He walked away, leaving me in a worse situation than before, with my potential molesters having witnessed an officer of the law attack me and order me off the petrol station. Thus emboldened, a man selling watermelons ordered me to go away and as I saw he was gathering support, I run to a security guard who sheltered me.
What I did not say was that afterwards, one of the men shouting followed me and grabbed my right arm, forcefully pulling me back. Luckily, my boyfriend was in front of me and I cried out his name. He chased the man for a few minutes and gave up. I believe this attack on me was encouraged by Ainomujuni’s public contempt towards me. Shaking with humiliation, rage and in tears, my boyfriend drove me home.
The next evening, he and I went to the Katwe Police Station together and Ainomujuni was the first man we saw. I told him I’d come to file a complaint against him and he smiled arrogantly. I called my boyfriend out of the car and Ainomujuni greeted him smiling still, but with a hint of unease now. My boyfriend told him to appreciate the uniform he was wearing and the power it gave him to put his hands on me.
I was surprisingly denied a chance to file a complaint. The officer we spoke to told me I first had to speak to the Officer in Charge (O.C) of Traffic, a Mr. Naikuma.
And that is where the unrealistic horror and second phase of trauma of this story begins.
I went alone yesterday on the 27th of April to the police station to Naikuma’s office and said I wanted to file a complaint. After telling him my story, he asked Ainomujuni by phone to come the office. Naikuma then started to tell me how this was our society, and he was not ‘defending the men’ but when I am alone in some areas, I should be careful to-
“No”, I interjected firmly. “The time has come for you to start telling men to be careful and not women. Don’t tell me to feel safe or afraid by dressing right for strange men before I leave the house. You go out there and tell the men to start being afraid. They continue to have power because when we come to you, you tell us how to avoid it being our fault. I’ve been hearing that story since I grew breasts. I don’t want to hear it in here!”
Ainomujuni came in and sat down opposite me, and Naikuma asked him if my story was true.
“No”, Ainomujuni smirked. “She’s a liar. I don’t know this woman”.
“What do you mean you don’t know me?”, I asked. “We’ve met twice. This is the third time. Do you remember speaking to my boyfriend the other day? Have you forgotten that?”
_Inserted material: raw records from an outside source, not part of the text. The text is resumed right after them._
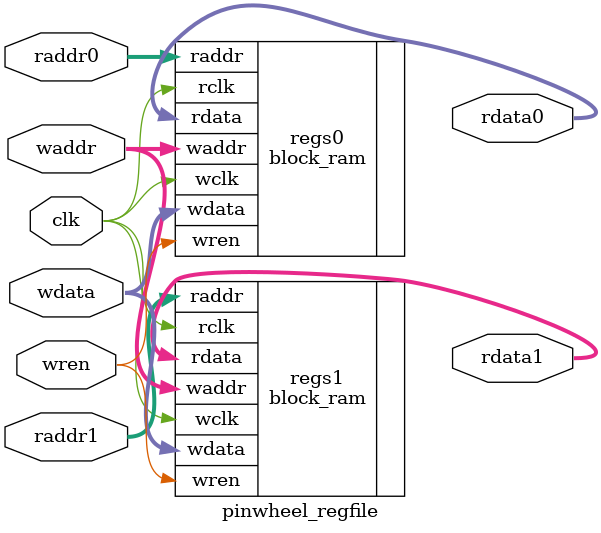
<source format=sv>
`ifndef PINWHEEL_REGFILE_SV
`define PINWHEEL_REGFILE_SV
`include "block_ram.sv"

module pinwheel_regfile
#(
  parameter reg_count = 32,
  parameter reg_width = 32,
  parameter thread_count = 4,
)
(
  input  logic clk,
  input  logic[addr_bits-1:0] raddr0,
  output logic[word_bits-1:0] rdata0,
  input  logic[addr_bits-1:0] raddr1,
  output logic[word_bits-1:0] rdata1,
  input  logic[addr_bits-1:0] waddr,
  input  logic[word_bits-1:0] wdata,
  input  logic wren,
);

  localparam reg_total = reg_count * thread_count;
  localparam addr_bits = $clog2(reg_count * thread_count);
  localparam word_bits = 32;

  block_ram #(.width(word_bits), .depth(reg_total)) regs0(
    .rclk(clk), .raddr(raddr0), .rdata(rdata0),
    .wclk(clk), .waddr(waddr),  .wdata(wdata ), .wren(wren),
  );

  block_ram #(.width(word_bits), .depth(reg_total)) regs1(
    .rclk(clk), .raddr(raddr1), .rdata(rdata1),
    .wclk(clk), .waddr(waddr),  .wdata(wdata ), .wren(wren),
  );

endmodule

`endif // PINWHEEL_REGFILE_SV

</source>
After a little back and forth, Ainomujuni said, “You know, I think there was a woman who came to me. It may have been this one. She seemed worried and she said something about shorts and men shouting. I told her to just do what she wanted to do and be normal. She said I was not helping her and would call the Commandant at the Professional Standards Unit. And that’s all I remember”.
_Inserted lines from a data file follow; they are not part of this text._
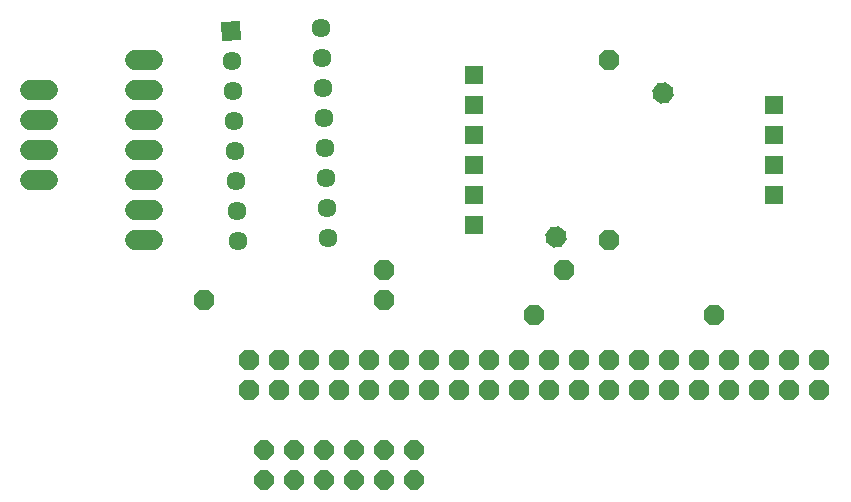
<source format=gbr>
G04 EAGLE Gerber RS-274X export*
G75*
%MOMM*%
%FSLAX34Y34*%
%LPD*%
%INSoldermask Bottom*%
%IPPOS*%
%AMOC8*
5,1,8,0,0,1.08239X$1,22.5*%
G01*
%ADD10C,1.727200*%
%ADD11P,1.759533X8X22.500000*%
%ADD12P,1.869504X8X202.500000*%
%ADD13P,1.869504X8X22.500000*%
%ADD14R,1.611200X1.611200*%
%ADD15R,1.611200X1.611200*%
%ADD16C,1.611200*%
%ADD17P,1.869504X8X75.700000*%
%ADD18P,1.869504X8X112.500000*%


D10*
X83820Y304800D02*
X68580Y304800D01*
X68580Y330200D02*
X83820Y330200D01*
X83820Y355600D02*
X68580Y355600D01*
X68580Y381000D02*
X83820Y381000D01*
X157480Y406400D02*
X172720Y406400D01*
X172720Y381000D02*
X157480Y381000D01*
X157480Y355600D02*
X172720Y355600D01*
X172720Y330200D02*
X157480Y330200D01*
X157480Y304800D02*
X172720Y304800D01*
X172720Y279400D02*
X157480Y279400D01*
X157480Y254000D02*
X172720Y254000D01*
D11*
X266700Y50800D03*
X266700Y76200D03*
X292100Y50800D03*
X292100Y76200D03*
X317500Y50800D03*
X317500Y76200D03*
X342900Y50800D03*
X342900Y76200D03*
X368300Y50800D03*
X368300Y76200D03*
X393700Y50800D03*
X393700Y76200D03*
D12*
X736600Y152400D03*
X736600Y127000D03*
X711200Y152400D03*
X711200Y127000D03*
X685800Y152400D03*
X685800Y127000D03*
X660400Y152400D03*
X660400Y127000D03*
X635000Y152400D03*
X635000Y127000D03*
X609600Y152400D03*
X609600Y127000D03*
X584200Y152400D03*
X584200Y127000D03*
X558800Y152400D03*
X558800Y127000D03*
X533400Y152400D03*
X533400Y127000D03*
X508000Y152400D03*
X508000Y127000D03*
X482600Y152400D03*
X482600Y127000D03*
X457200Y152400D03*
X457200Y127000D03*
X431800Y152400D03*
X431800Y127000D03*
X406400Y152400D03*
X406400Y127000D03*
X381000Y152400D03*
X381000Y127000D03*
X355600Y152400D03*
X355600Y127000D03*
X330200Y152400D03*
X330200Y127000D03*
X304800Y152400D03*
X304800Y127000D03*
X279400Y152400D03*
X279400Y127000D03*
X254000Y152400D03*
X254000Y127000D03*
D13*
X215900Y203200D03*
X368300Y203200D03*
D14*
X444500Y393700D03*
X444500Y368300D03*
X444500Y342900D03*
X444500Y317500D03*
X444500Y292100D03*
X444500Y266700D03*
X698500Y292100D03*
X698500Y317500D03*
X698500Y342900D03*
X698500Y368300D03*
D15*
G36*
X230728Y422254D02*
X230221Y438357D01*
X246324Y438864D01*
X246831Y422761D01*
X230728Y422254D01*
G37*
D16*
X239324Y405172D03*
X240122Y379784D03*
X240920Y354397D03*
X241718Y329010D03*
X242516Y303622D03*
X243313Y278235D03*
X244111Y252847D03*
X319476Y280628D03*
X318678Y306016D03*
X317880Y331403D03*
X317082Y356790D03*
X316284Y382178D03*
X315487Y407565D03*
X314689Y432953D03*
X320274Y255241D03*
D17*
X513154Y256484D03*
X604446Y378516D03*
D18*
X558800Y254000D03*
X558800Y406400D03*
D13*
X495300Y190500D03*
X647700Y190500D03*
D12*
X520700Y228600D03*
X368300Y228600D03*
M02*

</source>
Ah. A bit of his deceitful memory was coming back, with lies issuing from it.
“You don’t remember meeting me the second time with my boyfriend?”, I demanded. “You don’t remember refusing to take a phone I gave you with an officer on the line from the Professional Standards Unit? You don’t remember grabbing my arm before that? You don’t remember slapping it? You don’t remember – you know what? Let me illustrate how you tugged my wrist!”.
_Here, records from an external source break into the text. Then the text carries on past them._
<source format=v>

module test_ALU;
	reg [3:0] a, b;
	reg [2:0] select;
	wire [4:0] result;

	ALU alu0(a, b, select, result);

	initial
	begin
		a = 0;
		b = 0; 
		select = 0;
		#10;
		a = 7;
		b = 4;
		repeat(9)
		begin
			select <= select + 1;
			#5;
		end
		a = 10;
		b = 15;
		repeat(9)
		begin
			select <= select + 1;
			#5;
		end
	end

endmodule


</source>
I stood up, walked toward him and tugged his wrist like he had mine.
“Don’t touch me!” he snapped.
“Oh yes!”, I said. “Do you remember me telling you not to touch me?”
“Sit down!”, he ordered twice, pointing at my chair threateningly.
A man I was accusing of physical assault was ordering and intimidating me in front of his boss, who was allowing it. Worse, his boss helped him.
“Excuse me!” he said to me. “If that is how you are going to behave, I’m going to tell both of you to leave and you can sort it out between yourselves”.
And this is when Naikuma neatly entered my complaint list. He was telling the victim of a crime that if she did not stop being upset, he was going to leave her alone with her attacker.
“Fine”, I said after that threat, but I was not cowed. “Ainomujuni can hit me and put me in danger of being stripped for shorts and I can’t even get upset? You know what? I’m done talking with this liar. Kindly let me file my complaint, give me a case number and I get out of here and allow the law to start taking its course”.
“This is even a minor issue-”, Naikuma started.
“This is not a minor issue!”, I almost shouted. “Let me file a complaint!”.
For the second time, I was denied a chance to do that. My frustration was now reaching magnificent levels. Naikuma said I first had to speak to the O.C of the station. I can’t be certain but I think his name was Mulooba. We went to his office and for the third time I repeated my story. Mulooba asked Ainomujuni if the story was true. He maintained again that I was lying.
“I remember some woman coming to me”, he said. “I think it was this one here. Now, that woman-”
“Stop saying that woman”, I interjected. “You know it was me”.
“Anyway, she was talking a lot and I just thought she was a comedian”, he said, motioning the ‘crazy’ sign with his finger around his ear. He was calling me crazy. I was boiling with rage like a volcano. These police men were treating me like a stupid infant, not taking me seriously and they did not care about my case at all.
“I remember this lady”, Ainomujuni now said. “I remember I told her to just be there and keep on with what she was doing”.
“Now you remember that?”, said I. At least the lie was consistent.
“You know”, the station O.C Mulooba said. “I wasn’t there and neither was Naikuma so we can’t say anything. But it perturbs me…you know…why Ainomujuni would leave his traffic to just go and hit an innocent woman. That is what perturbs me”.
I didn’t even want to think about what he was implying with that statement.
“Okay”, I said. “Why are you not perturbed by the fact that he would tell a woman being screamed at by a mob of men to go back to it? Why are you not perturbed by the fact that he didn’t tell me I was smack dab in the middle of THREE police posts that I could have reported the men to or gone to for safety? Why are you not perturbed by the fact that he left me there unsafe? Why are you all handling this case so carelessly?!”
And here, O.C Mulooba developed balls the size of giant coconuts.
“Excuse me?” he said to me in an intimidating manner. “You now have the guts to abuse me? You dare to call me careless?”
“Abuse you?”, I exclaimed. “How am I abusing you?”
“It’s clear you are high-”, “Mulooba started.
“High?!” I don’t know how I wasn’t screaming yet. “I’m sitting in a room with a man who caused me physical and emotional trauma and you think I’m abusing you because I’m not happy with how things are going?”
Mulooba continued his intimidation. “I am now going to put you higher up in the hierarchy because I cannot help you. I can assure you that in any office I’m sitting in, I would not help you and right now I will not help you!”
He was going to put me higher up. He wanted me to repeat my story a fourth time. I just wanted to file a complaint and the O.C of a station was refusing to help me do that. Because as befits a victim being tossed around like cabbage, I was upset and therefore I was ‘high’ and undeserving of his assistance.
I had to leave. I knew that if I stayed for even 15 more seconds I was going to mentally snap, hurl myself at him, break at least three of his teeth and get arrested for assaulting an officer.
This is a truly horrific experience for me. Since the initial incident, I could barely sleep or focus on work. The little time seeking justice is spent with police men intimidating me and treating me like a little girl who needs discipline. This type of behaviour towards victims of assault has to be something normal for them or I wouldn’t be experiencing it. We women deserve better than for the clothes on our bodies to become a matter of national security.